When you purchase anything from our shop, when you attend an event, when you collaborate with us to design a native landscape, when you become a season sponsor, when you volunteer for our Green Corps, or when you make a contribution with a Botany Backer subscription, all of these are ways you bring energy and fuel to our mission.

As the saying goes, it absolutely takes a village, and we’re grateful you’re ours.

To our nearly 40 Botany Backers, a special thanks to you for joining us this year. We hope to welcome new Backers in the year to come, and we’ll be making some intentional moves to do so, including hosting a focus group in late February and (here’s the part you don’t want to scroll past), we’re also increasing the discount you receive with us as part of your Backer membership. All Backers will enjoy an additional 5% off with every purchase in 2023, bringing the discount tiers to 10%, 15%, and 20% off any purchase based on your Backer level of support. You can become a Backer here.

We’ve also rolled out a new Season Sponsorship program. This is our invitation to fellow local and independent businesses to partner up and support our work in a way that’s mutually beneficial for us all. We’ve crafted a program we hope will allow you to choose your own adventure, and the funds we raise through sponsorship will go directly to underwriting our community programs and events which we strive to keep free, open, and accessible. You can now become a sponsor on our website, and our first deadline for 2023 contributions is January 15.  

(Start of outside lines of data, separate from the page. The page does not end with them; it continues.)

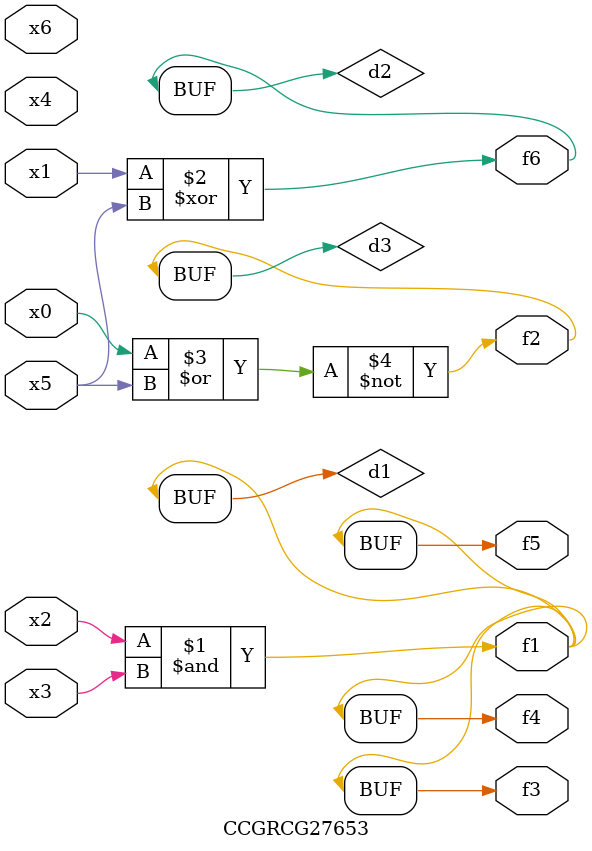
<source format=v>
module CCGRCG27653(
	input x0, x1, x2, x3, x4, x5, x6,
	output f1, f2, f3, f4, f5, f6
);

	wire d1, d2, d3;

	and (d1, x2, x3);
	xor (d2, x1, x5);
	nor (d3, x0, x5);
	assign f1 = d1;
	assign f2 = d3;
	assign f3 = d1;
	assign f4 = d1;
	assign f5 = d1;
	assign f6 = d2;
endmodule

</source>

If you’ve stuck with me this long, thank you. I know this is a lot to digest, and I appreciate your time and attention. I’m grateful for your partnership, your support, your encouragement, and your enthusiasm. From the beginning, we’ve built Botany in a way that would allow us to pivot, change, and mold ourselves to become the plant shop you need and want us to be for South Bend and beyond. We started small to be sure what we were doing was something our area needed and wanted in the first place, and after 18 months of operation and growth, I’m thrilled to know your answer: a resounding yes.

I hope we continue to delight, inspire, and surprise you in 2023. I hope we continue to share beautiful things, to elevate and empower those around us, to tell deeper stories, to make bold choices, to not be afraid to fail, and to constantly be open to learn. I hope we make hard decisions. I hope we celebrate special moments and special people.

I hope we continue to make you proud.

I want to close out this 2022 recap and 2023 preview with a quote from a podcast I recently enjoyed from an episode of Cultivating Place. Hosted by the incomparable Jennifer Jewell, she shared these words during an August 2020 interview with Black in the Garden podcast host, author, and leader, Colah B. Tawkin. (You can listen to the full episode here.)

The voices we hear, the images we see, the conversations we listen to or even engage in ourselves: they construct the world as we know it in our brains, our hearts, our fears, and our aspirations. And that “world as we know it” can either constrain or engender all possibility from there.

Representation matters. Representations matter, for the represented and the representers, for the listeners and the speakers, for the garden and the gardeners.
Representation matters.

As I listen, as I read, as I look, and as I cultivate my own garden, I need to make sure I’m always asking myself, who is represented here? Whose voice, whose interests, whose benefit, is represented?

We are the gardeners. We of all people know, in our bones, that the healthiest and most resilient and beautiful gardens are those with the greatest representation of biodiversity. Interdependent, playing off of and balancing one another, a composition of community and collaboration that generates energy and life from energy and life.

 

Let’s grow something beautiful, together. Thank you and onward, plant lovers.